January is a good month around here for birdwatching and as we are feeding them we see a lot of them in the garden. We have residential Collared Doves, many Finch, many Blue Tits, Dunnocks, Sparrows, Robins, usually at least one wren, Blackbirds, Jackdaws and Starlings. Overhead are flying Seagulls, rooks and hooded Crows. It is amazing the diversity found in an urban garden. One type of bird that I would love to see more of are Thrushes, but they sadly disappeared from our gardens years ago.
These brown and white false turkey tail fungi are presently growing on the cut off but very much alive trunk of our chestnut tree. They surprised me this Sunday morning while taking a stroll around the garden, and I thought they looked beautiful. The garden at present is very wet, but to my delight tender new growth is appearing everywhere.

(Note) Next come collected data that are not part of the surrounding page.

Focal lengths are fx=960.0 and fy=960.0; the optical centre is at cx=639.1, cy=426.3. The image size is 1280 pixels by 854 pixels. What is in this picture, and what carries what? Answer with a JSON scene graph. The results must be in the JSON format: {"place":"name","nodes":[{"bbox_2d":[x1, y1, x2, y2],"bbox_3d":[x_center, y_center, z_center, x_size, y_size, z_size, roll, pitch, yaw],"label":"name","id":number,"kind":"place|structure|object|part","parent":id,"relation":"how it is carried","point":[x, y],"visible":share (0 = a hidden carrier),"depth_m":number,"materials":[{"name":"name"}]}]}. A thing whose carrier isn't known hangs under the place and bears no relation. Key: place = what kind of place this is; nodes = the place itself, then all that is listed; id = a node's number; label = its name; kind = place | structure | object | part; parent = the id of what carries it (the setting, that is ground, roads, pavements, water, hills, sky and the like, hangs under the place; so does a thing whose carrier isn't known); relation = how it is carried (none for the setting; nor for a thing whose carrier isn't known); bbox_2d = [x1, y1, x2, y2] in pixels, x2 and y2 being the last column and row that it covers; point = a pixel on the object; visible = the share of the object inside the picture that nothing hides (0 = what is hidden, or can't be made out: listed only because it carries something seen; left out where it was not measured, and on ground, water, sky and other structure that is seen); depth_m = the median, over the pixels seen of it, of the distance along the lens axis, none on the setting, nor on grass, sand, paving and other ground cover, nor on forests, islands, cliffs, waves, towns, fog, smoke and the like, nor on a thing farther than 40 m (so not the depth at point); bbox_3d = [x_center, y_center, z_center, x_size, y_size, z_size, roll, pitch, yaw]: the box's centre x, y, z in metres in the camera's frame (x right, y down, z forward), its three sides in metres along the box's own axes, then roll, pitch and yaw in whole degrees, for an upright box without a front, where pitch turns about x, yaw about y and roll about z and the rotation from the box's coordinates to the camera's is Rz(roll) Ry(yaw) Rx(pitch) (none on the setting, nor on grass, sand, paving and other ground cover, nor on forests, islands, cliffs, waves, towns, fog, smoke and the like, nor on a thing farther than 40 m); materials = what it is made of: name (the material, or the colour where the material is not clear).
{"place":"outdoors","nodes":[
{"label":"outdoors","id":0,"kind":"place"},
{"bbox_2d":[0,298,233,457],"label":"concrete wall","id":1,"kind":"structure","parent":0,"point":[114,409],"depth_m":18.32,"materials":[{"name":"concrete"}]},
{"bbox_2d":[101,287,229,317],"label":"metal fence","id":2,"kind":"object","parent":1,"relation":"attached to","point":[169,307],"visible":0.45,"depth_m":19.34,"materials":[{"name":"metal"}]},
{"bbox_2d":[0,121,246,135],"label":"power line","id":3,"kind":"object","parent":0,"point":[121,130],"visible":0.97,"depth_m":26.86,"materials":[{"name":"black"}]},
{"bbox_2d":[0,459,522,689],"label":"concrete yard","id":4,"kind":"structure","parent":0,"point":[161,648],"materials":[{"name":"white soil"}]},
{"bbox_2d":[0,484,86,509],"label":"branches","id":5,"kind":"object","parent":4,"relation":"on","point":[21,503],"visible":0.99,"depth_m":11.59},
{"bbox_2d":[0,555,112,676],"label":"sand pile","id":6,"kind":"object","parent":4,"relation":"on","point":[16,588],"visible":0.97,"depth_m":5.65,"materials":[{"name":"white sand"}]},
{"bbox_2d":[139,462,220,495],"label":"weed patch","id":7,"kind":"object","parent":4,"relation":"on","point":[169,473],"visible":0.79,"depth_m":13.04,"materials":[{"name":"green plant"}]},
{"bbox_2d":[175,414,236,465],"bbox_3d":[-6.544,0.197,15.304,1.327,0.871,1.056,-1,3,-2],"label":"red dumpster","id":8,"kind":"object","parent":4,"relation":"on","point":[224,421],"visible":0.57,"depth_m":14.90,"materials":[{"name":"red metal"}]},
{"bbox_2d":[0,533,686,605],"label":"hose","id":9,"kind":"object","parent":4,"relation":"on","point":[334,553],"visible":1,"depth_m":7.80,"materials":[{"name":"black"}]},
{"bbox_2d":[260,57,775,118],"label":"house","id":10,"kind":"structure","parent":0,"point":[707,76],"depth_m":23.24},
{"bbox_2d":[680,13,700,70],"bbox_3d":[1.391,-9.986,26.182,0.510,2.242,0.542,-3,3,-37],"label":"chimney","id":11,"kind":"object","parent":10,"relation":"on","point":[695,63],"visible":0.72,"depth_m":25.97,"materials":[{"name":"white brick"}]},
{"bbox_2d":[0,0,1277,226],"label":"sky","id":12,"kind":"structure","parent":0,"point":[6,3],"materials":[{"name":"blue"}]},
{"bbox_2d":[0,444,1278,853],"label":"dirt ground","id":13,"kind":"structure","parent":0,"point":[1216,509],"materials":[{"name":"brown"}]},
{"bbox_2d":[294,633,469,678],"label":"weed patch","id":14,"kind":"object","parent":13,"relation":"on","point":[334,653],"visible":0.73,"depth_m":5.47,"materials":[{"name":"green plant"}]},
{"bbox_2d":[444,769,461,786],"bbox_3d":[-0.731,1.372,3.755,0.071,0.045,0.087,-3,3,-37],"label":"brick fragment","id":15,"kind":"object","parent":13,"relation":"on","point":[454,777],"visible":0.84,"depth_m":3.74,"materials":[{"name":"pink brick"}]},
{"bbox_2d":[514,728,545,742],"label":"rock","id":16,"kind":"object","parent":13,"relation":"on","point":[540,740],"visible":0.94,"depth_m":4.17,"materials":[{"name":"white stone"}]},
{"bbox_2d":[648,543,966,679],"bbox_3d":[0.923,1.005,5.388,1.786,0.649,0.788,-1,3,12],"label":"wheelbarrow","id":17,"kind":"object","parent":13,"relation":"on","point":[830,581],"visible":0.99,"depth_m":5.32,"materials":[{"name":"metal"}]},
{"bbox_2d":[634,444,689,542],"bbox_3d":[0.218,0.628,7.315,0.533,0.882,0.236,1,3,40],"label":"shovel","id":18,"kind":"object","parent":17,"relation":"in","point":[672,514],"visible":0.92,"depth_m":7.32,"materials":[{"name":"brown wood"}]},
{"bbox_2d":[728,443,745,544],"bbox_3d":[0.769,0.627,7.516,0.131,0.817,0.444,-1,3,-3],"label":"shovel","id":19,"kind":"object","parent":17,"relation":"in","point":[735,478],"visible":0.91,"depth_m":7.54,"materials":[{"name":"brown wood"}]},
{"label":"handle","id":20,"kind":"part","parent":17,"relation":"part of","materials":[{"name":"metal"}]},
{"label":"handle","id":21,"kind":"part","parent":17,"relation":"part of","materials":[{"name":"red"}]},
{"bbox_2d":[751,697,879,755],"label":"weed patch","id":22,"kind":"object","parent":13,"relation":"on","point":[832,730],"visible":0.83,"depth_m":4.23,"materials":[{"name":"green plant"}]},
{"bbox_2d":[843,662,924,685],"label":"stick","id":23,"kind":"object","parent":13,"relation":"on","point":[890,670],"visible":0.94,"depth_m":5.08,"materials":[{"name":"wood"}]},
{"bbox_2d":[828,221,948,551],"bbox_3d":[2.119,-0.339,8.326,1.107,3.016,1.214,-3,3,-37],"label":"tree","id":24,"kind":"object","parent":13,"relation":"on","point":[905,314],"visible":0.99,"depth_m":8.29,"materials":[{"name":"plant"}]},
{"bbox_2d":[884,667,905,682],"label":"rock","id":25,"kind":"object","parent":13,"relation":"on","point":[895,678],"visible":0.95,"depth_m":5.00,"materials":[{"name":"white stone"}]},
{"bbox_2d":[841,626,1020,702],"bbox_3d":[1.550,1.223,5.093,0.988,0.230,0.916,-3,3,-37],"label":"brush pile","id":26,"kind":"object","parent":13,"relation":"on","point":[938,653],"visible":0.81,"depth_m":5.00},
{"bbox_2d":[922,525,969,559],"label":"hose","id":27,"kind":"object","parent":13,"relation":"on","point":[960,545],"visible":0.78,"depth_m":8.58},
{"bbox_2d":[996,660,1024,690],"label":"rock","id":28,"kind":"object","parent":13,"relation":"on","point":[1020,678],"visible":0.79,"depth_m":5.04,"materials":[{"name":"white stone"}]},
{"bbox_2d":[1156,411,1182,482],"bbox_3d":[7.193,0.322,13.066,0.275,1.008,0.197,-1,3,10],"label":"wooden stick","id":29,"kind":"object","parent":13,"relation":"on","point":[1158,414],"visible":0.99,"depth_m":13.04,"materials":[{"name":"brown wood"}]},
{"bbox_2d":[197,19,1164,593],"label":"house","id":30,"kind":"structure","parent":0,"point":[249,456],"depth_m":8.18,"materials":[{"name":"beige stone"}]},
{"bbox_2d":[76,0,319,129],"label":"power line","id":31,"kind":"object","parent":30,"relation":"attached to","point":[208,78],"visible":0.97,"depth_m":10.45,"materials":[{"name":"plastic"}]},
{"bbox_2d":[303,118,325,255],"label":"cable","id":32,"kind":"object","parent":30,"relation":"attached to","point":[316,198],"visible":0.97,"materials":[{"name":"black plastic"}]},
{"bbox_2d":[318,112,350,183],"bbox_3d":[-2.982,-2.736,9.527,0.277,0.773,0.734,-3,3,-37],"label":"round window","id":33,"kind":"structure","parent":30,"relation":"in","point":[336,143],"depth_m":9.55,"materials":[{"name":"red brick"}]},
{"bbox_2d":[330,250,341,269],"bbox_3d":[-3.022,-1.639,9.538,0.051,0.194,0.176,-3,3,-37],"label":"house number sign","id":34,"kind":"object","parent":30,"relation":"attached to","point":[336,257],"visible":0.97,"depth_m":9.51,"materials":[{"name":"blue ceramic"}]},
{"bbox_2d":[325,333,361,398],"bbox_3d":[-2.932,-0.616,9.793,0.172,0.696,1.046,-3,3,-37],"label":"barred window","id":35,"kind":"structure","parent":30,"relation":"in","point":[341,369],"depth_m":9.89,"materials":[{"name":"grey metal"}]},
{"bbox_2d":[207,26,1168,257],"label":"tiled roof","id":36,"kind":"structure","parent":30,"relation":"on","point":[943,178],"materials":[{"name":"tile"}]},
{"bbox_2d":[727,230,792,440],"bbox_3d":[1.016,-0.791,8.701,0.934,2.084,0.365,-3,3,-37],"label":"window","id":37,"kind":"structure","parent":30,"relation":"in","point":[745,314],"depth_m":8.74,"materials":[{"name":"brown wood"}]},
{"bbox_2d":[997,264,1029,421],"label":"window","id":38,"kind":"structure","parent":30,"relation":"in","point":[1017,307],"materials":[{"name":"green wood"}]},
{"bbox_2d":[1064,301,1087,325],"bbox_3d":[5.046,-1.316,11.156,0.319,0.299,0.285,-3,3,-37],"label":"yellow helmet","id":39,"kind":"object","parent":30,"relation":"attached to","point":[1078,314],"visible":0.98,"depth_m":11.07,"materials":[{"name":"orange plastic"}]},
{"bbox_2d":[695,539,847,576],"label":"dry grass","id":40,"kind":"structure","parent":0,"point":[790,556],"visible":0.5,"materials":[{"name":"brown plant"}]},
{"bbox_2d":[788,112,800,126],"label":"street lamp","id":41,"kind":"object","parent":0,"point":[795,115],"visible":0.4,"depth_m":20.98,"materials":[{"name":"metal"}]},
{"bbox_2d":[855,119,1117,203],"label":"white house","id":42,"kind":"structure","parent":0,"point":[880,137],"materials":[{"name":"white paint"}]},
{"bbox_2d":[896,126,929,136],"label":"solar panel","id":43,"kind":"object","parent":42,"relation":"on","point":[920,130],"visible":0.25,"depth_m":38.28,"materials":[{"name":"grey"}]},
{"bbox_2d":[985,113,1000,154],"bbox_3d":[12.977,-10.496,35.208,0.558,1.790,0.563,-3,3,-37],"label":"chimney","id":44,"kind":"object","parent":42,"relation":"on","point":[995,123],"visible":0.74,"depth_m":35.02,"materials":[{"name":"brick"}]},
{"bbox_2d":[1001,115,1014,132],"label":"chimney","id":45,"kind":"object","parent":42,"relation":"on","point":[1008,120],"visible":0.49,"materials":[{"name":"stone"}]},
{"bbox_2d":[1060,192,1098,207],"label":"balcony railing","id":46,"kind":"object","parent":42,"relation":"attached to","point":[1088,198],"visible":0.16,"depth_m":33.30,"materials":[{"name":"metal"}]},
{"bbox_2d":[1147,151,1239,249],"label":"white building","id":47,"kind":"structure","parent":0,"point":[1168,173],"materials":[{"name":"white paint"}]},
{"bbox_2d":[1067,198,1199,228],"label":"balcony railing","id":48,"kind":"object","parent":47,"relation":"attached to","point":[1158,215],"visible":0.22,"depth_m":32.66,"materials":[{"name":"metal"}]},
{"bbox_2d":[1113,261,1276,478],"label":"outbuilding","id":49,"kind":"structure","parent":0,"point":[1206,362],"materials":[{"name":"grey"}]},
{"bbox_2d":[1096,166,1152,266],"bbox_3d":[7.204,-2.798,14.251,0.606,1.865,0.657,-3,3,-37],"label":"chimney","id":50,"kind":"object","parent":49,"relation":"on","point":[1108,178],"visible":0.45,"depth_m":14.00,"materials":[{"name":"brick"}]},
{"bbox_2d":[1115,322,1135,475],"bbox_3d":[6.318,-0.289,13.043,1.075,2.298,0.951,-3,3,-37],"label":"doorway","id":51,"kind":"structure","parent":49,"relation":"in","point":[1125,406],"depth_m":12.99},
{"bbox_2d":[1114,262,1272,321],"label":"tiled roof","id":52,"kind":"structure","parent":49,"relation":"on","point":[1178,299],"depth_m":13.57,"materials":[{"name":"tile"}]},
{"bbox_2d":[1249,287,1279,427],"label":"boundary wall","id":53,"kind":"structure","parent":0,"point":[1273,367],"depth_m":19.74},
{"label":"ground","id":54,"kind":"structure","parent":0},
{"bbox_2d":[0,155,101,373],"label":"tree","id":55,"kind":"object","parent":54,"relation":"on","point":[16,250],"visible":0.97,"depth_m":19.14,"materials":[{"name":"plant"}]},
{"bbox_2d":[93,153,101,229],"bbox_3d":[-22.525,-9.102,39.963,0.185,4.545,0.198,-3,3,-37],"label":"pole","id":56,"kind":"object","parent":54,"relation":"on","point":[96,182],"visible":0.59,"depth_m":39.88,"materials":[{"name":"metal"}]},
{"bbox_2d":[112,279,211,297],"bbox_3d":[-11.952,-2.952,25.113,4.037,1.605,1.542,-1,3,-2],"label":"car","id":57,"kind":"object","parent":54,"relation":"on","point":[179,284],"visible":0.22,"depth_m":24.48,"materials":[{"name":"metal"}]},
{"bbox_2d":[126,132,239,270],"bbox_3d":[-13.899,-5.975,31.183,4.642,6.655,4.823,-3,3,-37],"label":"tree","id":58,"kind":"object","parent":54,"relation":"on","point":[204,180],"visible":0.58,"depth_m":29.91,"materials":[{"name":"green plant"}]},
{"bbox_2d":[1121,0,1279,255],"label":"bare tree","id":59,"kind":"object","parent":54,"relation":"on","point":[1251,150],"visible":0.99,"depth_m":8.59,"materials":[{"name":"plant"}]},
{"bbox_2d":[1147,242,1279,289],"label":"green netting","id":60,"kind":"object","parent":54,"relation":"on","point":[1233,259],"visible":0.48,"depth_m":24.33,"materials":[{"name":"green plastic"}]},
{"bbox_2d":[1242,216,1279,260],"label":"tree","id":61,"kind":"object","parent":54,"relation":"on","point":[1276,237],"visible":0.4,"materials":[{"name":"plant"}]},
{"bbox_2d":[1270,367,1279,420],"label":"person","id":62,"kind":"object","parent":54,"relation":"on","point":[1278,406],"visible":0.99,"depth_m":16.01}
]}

It was the beginning of spring of this past year that I decided to let our garden become an Ark, and to let everything that wanted to grow be there without interference from me. And it worked, the garden became one large ecological wonder, Thistles, Foxgloves, Nettles, Comfrey, Dandelions, and so many more wild plants seemed to be in competition with each other to produce the most foliage and flowers. Needless to say the garden became a haven for insects and the butterflies were found in abundance too. Everyday I was out there filming and taking photos of all these delightful creatures, too many of which I don’t quite know the proper name of. First time seeing the Orange tip butterfly and also the Meadow Brown. At some point the Leek flowers were visited by several Peacocks, Red Admirals, and Small Tortoiseshell butterflies. Besides the ordinary Whites I also had a visit of a Green Veined White, and of course not to forget the Painted Ladies of which there were several this past summer. I had a Meadow Brown which was also a first here in the garden, and of course the yearly Speckled Wood. Such a delight!
And even though we had such an abundance of creatures in the garden in this past year, I am having to re-think my gardening plan for this coming season 2020, the reason for this is that by now the garden is totally overgrown. I have let it get out of hand and now will find it hard to find space for vegetables, the growth has been so enormous and so I will be planning differently but still with insect life in mind.
Let me know please what you do in this regard, do you just let every wild plant grow where it wants, or do you keep some order in your garden or plot. I would be very interested in learning from your experience my friends. Thank you.